I’m sure the results could be improved upon /added to with additional sampling and other techniques (see section below on what I could do differently next time) but as a first pass I feel it was quite interesting and clearly shows distinct differences between colonies. I already knew each colony had a distinct “personality” regarding e.g. breeding rates, hygiene, vigour, comb building preferences, honey storage and propolis use; though their temperament is uniformly mild, even the one which is more actively guarded. These differences will be partly due to differences in hive types, colony size (some are small casts caught this year) and other environmental factors.
What could I do differently next time?
This was a first attempt at studying wing morphology and I’ve learnt some other things since, but given my low-intervention aims have yet to decide whether to do a straight repeat or alter my methodology next time (suggestions welcome!):
- Wings should have their base intact to allow the measurement of Discoidal Angle, another indicator;
- and the measurements can be refined by plotting them in different classes on a log scale.
- In addition to wing morphology, abdominal markings, shape and pilosity can be recorded too. Although these are weaker indicators of racial origin.
- The sample bees should be young workers in theory taken from on the brood comb, to avoid the risk of taking foragers who’ve drifted in from other hives;
- A sample size of 50 rather than 30 is statistically better.

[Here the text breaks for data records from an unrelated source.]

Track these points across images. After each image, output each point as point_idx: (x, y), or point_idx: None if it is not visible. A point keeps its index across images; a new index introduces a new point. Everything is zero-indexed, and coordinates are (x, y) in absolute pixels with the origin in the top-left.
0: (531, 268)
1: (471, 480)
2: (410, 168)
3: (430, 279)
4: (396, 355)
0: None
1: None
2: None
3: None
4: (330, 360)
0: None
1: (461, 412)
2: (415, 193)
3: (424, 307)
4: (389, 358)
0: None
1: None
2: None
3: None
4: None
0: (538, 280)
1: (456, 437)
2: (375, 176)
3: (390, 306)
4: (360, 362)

- I understand that the process can be somewhat automated by scanning wings and feeding the results into DrawWing and Morphplot software.
- If I can utilise semi-automation (above point) then I could sample the drones also. Drones have different Cubital Indexes to workers so need to be looked at separately. As drones are meant to only have genes from their queen mother, you would expect their wings to be identical within one colony and that their racial mix would reflect exactly that of the queen. But it would be interesting to see if this holds, or if our hybrid colonies’ drones vary within a hive.
- the FERA lab in York offers DNA testing of strains and may be able to offer more accurate results to compare with, but this sounds expensive.
Breeding Techniques and Selection for Breeding of the Honeybee by Friedrich Ruttner contains a wealth of detail on techniques to distinguish A.m.m, Carniolan and Italian bees. Available from Northern Bee Books.